This is a beginner-level machine learning project that classifies the Iris dataset using a Support Vector Machine (SVM) with a linear kernel. The project is implemented in both Jupyter Notebook and a Python script, producing similar results with an accuracy of 96.67%.
- Model: Support Vector Machine (SVM)
- Dataset: Iris dataset from
sklearn.datasets
|| from here || and i have included in my repo as well - Accuracy: 96.67%
- Libraries Used:
scikit-learn
,matplotlib
,seaborn
,pandas
- Install dependencies:
pip install -r requirements.txt
- Run Jupyter Notebook:
jupyter notebook
- Open
iris_model.ipynb
and run the cells.
(Optional) Use a virtual environment for better dependency management:
- Create a virtual environment (optional but recommended):
python -m venv venv
- Activate the virtual environment:
- On Windows:
.\venv\Scripts\activate
- On macOS/Linux:
source venv/bin/activate
- On Windows:
- Install dependencies:
pip install -r requirements.txt
- Run the script:
python iris_classification.py
Both methods will display:
- Accuracy: 96.67%
- Confusion Matrix: A heatmap showing model performance.

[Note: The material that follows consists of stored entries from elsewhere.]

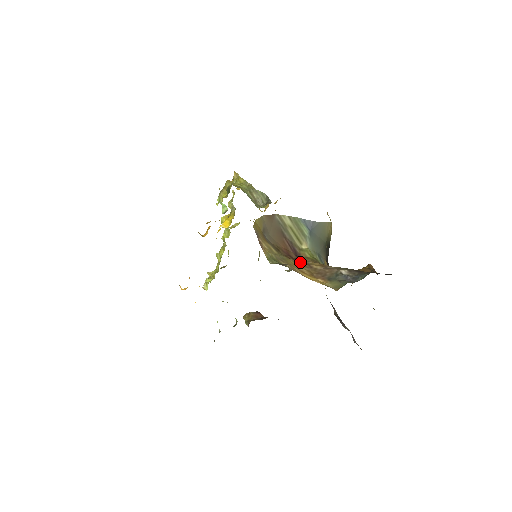
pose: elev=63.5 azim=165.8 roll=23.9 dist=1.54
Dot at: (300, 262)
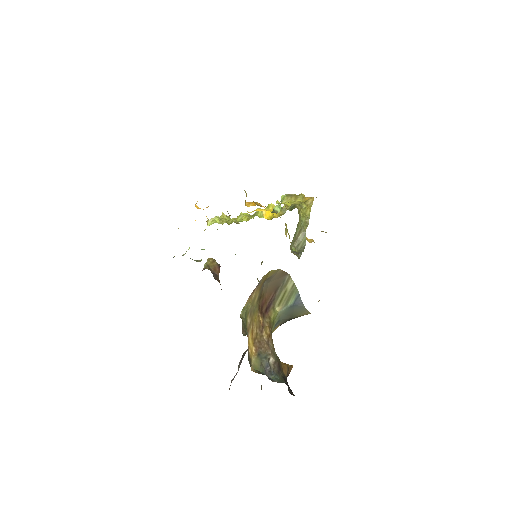
Dot at: (261, 320)
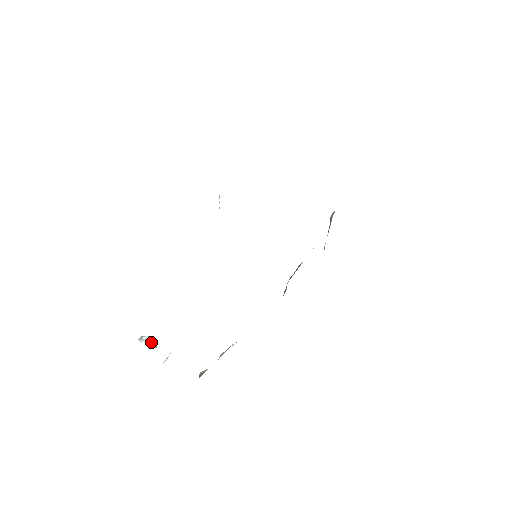
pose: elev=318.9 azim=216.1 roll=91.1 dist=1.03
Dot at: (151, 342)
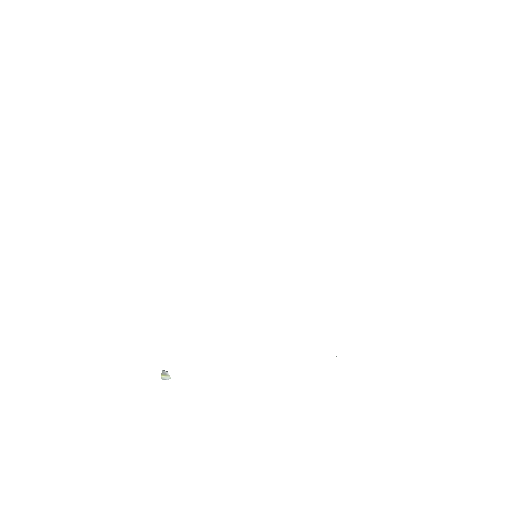
Dot at: (165, 372)
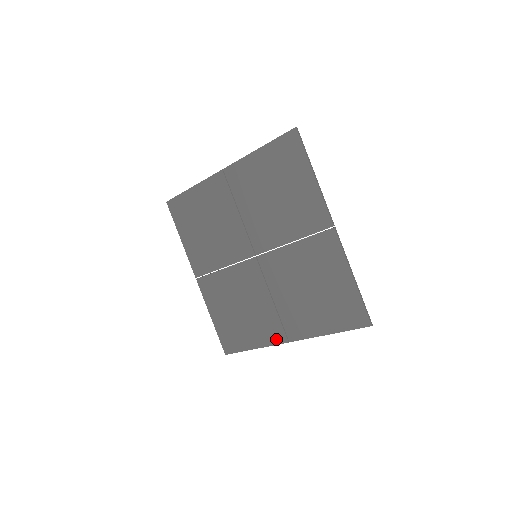
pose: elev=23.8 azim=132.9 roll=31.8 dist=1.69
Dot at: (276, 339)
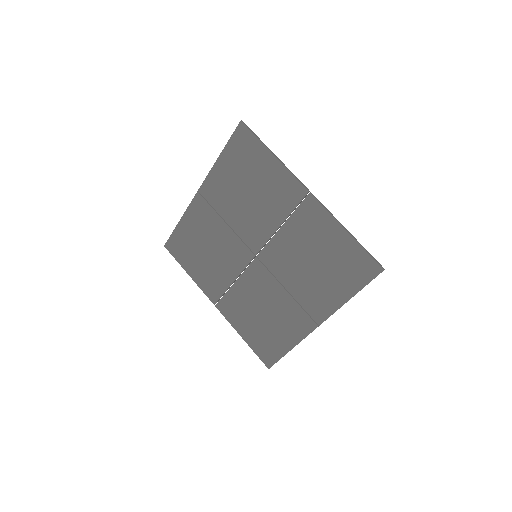
Dot at: (306, 329)
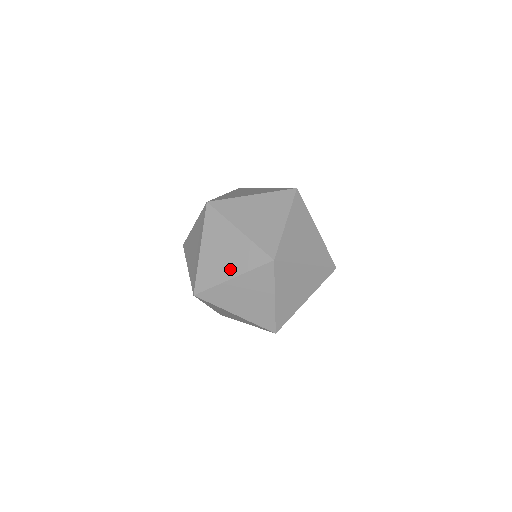
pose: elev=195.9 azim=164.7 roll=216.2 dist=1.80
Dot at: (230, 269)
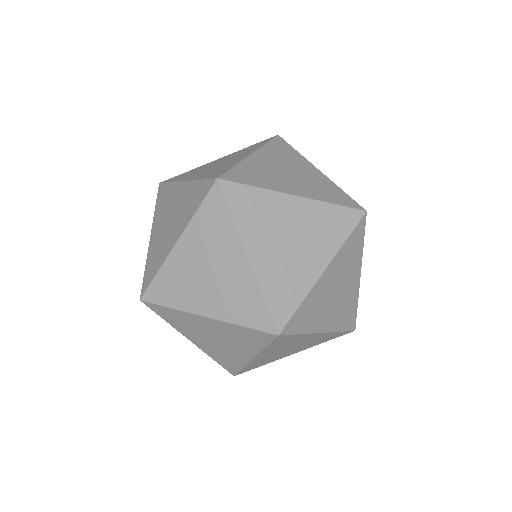
Dot at: (208, 302)
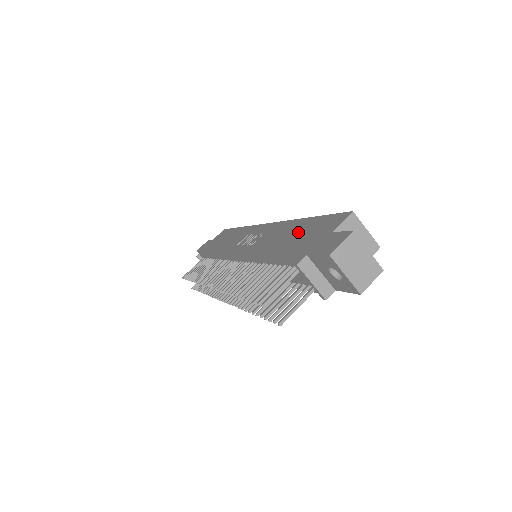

After running the script or notebook, you will see the confusion matrix heatmap, which shows how well the model performed on the test data. Additionally, the result is saved as an image named result.png
in the root folder.
A confusion matrix is a table that helps evaluate the performance of a classification model. It shows how many samples were correctly and incorrectly classified by the model for each class.

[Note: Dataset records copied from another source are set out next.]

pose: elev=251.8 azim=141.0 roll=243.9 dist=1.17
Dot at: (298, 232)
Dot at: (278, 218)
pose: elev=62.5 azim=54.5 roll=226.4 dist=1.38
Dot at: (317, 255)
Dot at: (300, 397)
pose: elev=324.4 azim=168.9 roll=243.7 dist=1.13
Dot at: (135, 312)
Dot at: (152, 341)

For this project, the confusion matrix for the Iris dataset will be a 3x3 table because there are 3 classes (Setosa, Versicolor, and Virginica).
Actual \ Predicted | Setosa | Versicolor | Virginica |
---|---|---|---|
Setosa | 10 | 0 | 0 |
Versicolor | 0 | 8 | 0 |
Virginica | 0 | 0 | 11 |
-
Diagonal values (10, 8, 11): These represent the correctly classified samples for each class:
- 10 Setosa samples were correctly classified as Setosa.
- 8 Versicolor samples were correctly classified as Versicolor.
- 11 Virginica samples were correctly classified as Virginica.
-
Off-diagonal values: These represent misclassifications:
- There were no misclassifications in this case, as all off-diagonal values are zero.
The confusion matrix is visualized as a heatmap using seaborn
, where darker colors represent higher counts. The heatmap helps you quickly see how the model performed on each class.